Files show Nunn May, imprisoned in 1946, met Austrian spy Broda when they worked at a Cambridge laboratory.

Upon his release in 1952, Nunn May married Broda's ex-wife Hildegarde.

Broda, who had been an active communist in Austria, worked at the Cavendish Laboratory, Cambridge, at the same time as Nunn May - from April to November 1942 - before the Briton moved to Canada.

Upon his return from Canada, he came to the attention of MI5 after a tip-off from the Canadian authorities.

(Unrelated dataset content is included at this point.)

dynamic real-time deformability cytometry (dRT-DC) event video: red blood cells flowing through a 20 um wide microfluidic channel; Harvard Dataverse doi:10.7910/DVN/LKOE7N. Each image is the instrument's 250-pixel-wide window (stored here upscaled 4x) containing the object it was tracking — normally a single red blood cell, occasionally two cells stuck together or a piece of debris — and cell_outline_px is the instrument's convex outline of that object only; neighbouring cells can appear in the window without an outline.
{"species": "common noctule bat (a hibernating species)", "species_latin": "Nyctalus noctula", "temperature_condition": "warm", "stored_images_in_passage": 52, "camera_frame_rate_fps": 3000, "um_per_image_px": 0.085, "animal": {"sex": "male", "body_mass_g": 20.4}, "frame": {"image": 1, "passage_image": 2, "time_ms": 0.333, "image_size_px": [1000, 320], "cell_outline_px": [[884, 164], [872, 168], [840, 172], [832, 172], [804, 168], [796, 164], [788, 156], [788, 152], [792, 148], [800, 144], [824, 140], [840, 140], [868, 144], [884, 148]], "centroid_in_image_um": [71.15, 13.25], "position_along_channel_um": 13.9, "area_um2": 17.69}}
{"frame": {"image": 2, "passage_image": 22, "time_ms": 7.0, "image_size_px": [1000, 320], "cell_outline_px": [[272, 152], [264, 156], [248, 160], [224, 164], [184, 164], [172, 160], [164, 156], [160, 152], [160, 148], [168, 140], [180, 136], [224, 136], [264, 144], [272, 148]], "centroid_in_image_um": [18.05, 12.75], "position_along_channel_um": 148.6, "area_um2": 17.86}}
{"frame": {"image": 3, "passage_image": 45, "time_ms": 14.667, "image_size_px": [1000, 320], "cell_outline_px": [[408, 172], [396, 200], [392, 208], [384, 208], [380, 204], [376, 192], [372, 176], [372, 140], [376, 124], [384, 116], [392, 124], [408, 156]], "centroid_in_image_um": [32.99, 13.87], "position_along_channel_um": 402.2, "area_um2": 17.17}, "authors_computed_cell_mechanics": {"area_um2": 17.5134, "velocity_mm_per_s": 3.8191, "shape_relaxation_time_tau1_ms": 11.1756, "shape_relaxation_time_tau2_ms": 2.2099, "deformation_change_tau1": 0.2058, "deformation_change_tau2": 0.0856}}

It later became clear Nunn May had passed on secrets from the "Manhattan Project" to the Russians.

Mystery unravelled

After his imprisonment, Nunn May was interviewed by agent William Skardon in Wakefield Prison on 21 March 1949.

Mr Skardon noted: "The only real information that I could obtain was that his recruitment, if that be the right word, took place literally a few hours before he left England for Canada."

Nunn May had said "the individual for whom I might be looking in this connection was well out of my reach", Mr Skardon added.

It was later established that Nunn May and Broda had worked at the same laboratory ahead of the Briton's move to Canada.

"Nunn May... said that he was recruited to the Russian service only a very short while before he left this country for Canada and that the individual who recruited him was no longer still within reach," the documents conclude.

"In March 1949 when Nunn May said this, Broda was no longer in the country."

The mystery of Nunn May's recruitment is revealed in papers released on Friday by the National Archives.